Rajeev Resmi,Das Nisha M,Jyothi CR

Abstract

Introduction: Endometrial carcinoma is the second most common female genital tract malignancy in India with a incidence rising globally. Hormone receptors are positive in 35- 90% of endometrial carcinomas. Hormone therapy can be given to patients with hormone receptor positive tumours. Aim: To determine whether Progesterone and Oestrogen receptors (PR and ER) are most often expressed in endometrial cancer cases, and to correlate this expression with histopathologic features in these cases. Materials and Methods: A cross-sectional study was conducted in the Department of Pathology, Government Medical College, Thrissur, Kerala, India, on 37 cases of endometrial carcinoma. ER and PR expression were assessed and correlated with histopathologic parameters in carcinoma endometrium. Results: 75.6% of the patients were in the 51-70 age range. Grade I endometrioid cancer accounted for 24 (77.42%) of the 31 cases, grade II for 5 (16.13%) and grade III for 2 (6.45%). 19 (51.4%) of cases had ER positivity and 21 (56.8%) had PR positivity. While all grade III tumours were PR and ER negative, grade I tumours had 70.83% and 79.17% ER and PR positivity, respectively. While ER expression did not correlate negatively with grade (p-value=0.076), PR expression did (p-value=0.043).

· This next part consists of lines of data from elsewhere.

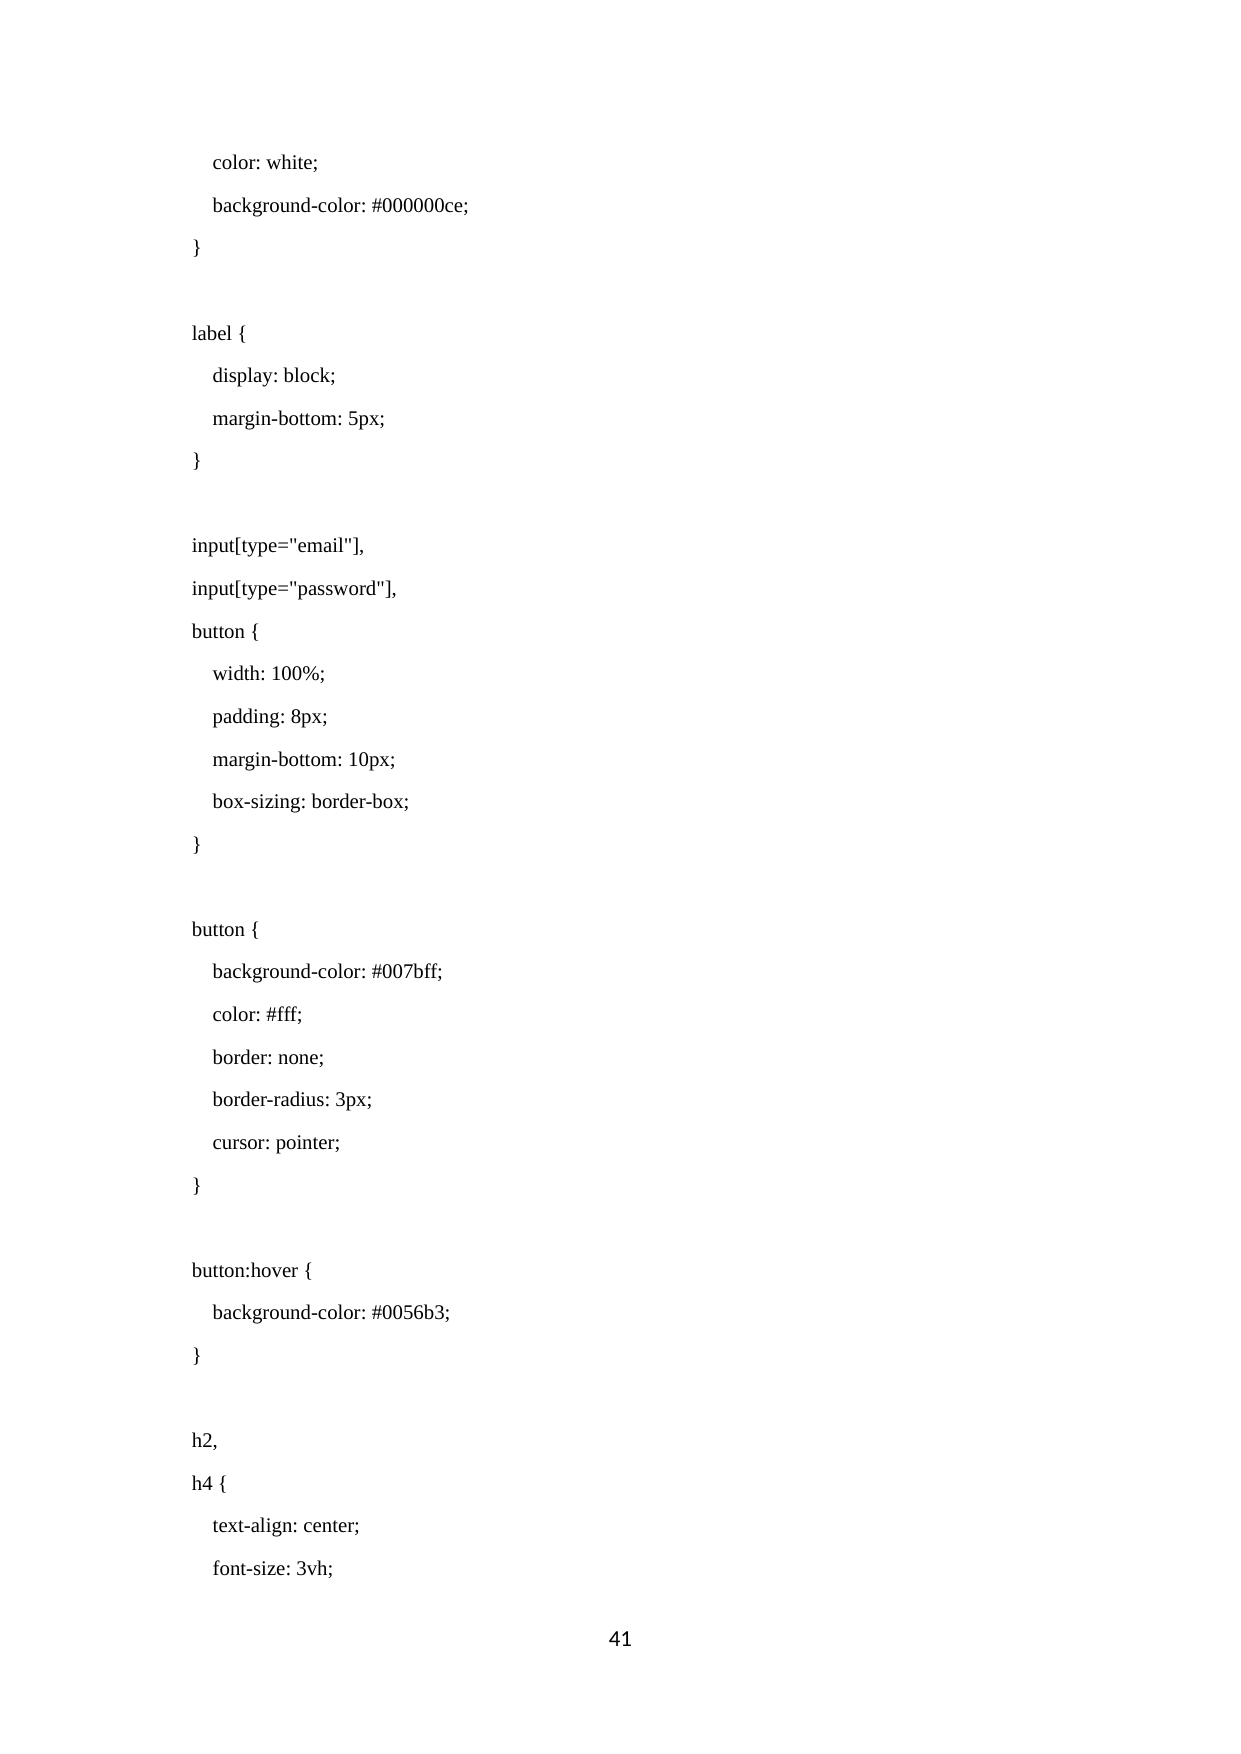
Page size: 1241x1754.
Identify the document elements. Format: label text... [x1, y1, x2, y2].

text h2, [150, 1428, 1090, 1452]
text color: #fff; [150, 1002, 1090, 1026]
text input[type="password"], [150, 576, 1090, 600]
text } [150, 235, 1090, 259]
text background-color: #0056b3; [150, 1300, 1090, 1324]
text margin-bottom: 5px; [150, 406, 1090, 430]
text h4 { [150, 1471, 1090, 1495]
text cursor: pointer; [150, 1130, 1090, 1154]
text text-align: center; [150, 1513, 1090, 1537]
text button { [150, 917, 1090, 941]
text } [150, 1172, 1090, 1197]
text background-color: #000000ce; [150, 193, 1090, 217]
text font-size: 3vh; [150, 1556, 1090, 1580]
text margin-bottom: 10px; [150, 746, 1090, 771]
text color: white; [150, 150, 1090, 174]
text input[type="email"], [150, 533, 1090, 557]
text border: none; [150, 1045, 1090, 1069]
text display: block; [150, 363, 1090, 387]
text label { [150, 320, 1090, 344]
text button { [150, 619, 1090, 643]
text padding: 8px; [150, 704, 1090, 728]
text } [150, 448, 1090, 472]
text width: 100%; [150, 661, 1090, 685]
text button:hover { [150, 1258, 1090, 1282]
text box-sizing: border-box; [150, 789, 1090, 813]
text } [150, 832, 1090, 856]
text background-color: #007bff; [150, 959, 1090, 983]
text border-radius: 3px; [150, 1087, 1090, 1111]
text } [150, 1343, 1090, 1367]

In 29.73% of patients, lymphocytic infiltrates were seen, and they had a strong correlation with the expression of ER and PR. All cases of papillary serous carcinomas (100%), mucinous carcinomas (100%), and clear cell carcinomas (100%), showed ER negative. Hormone receptor status did not significantly correlate with FIGO (The International Federation of Gynecology and Obstetrics) stage, lymphovascular emboli, or myometrial invasion. Conclusion: Most of the endometrioid endometrial carcinomas showed ER and PR positivity, while all of the non endometrioid endometrial carcinomas were negative for both ER and PR. ER and PR were positive in most of the grade I tumours, whereas in the high-grade tumours, they were often negative. Immunoreactivity for PR had a stronger association with tumour grade, when compared to ER.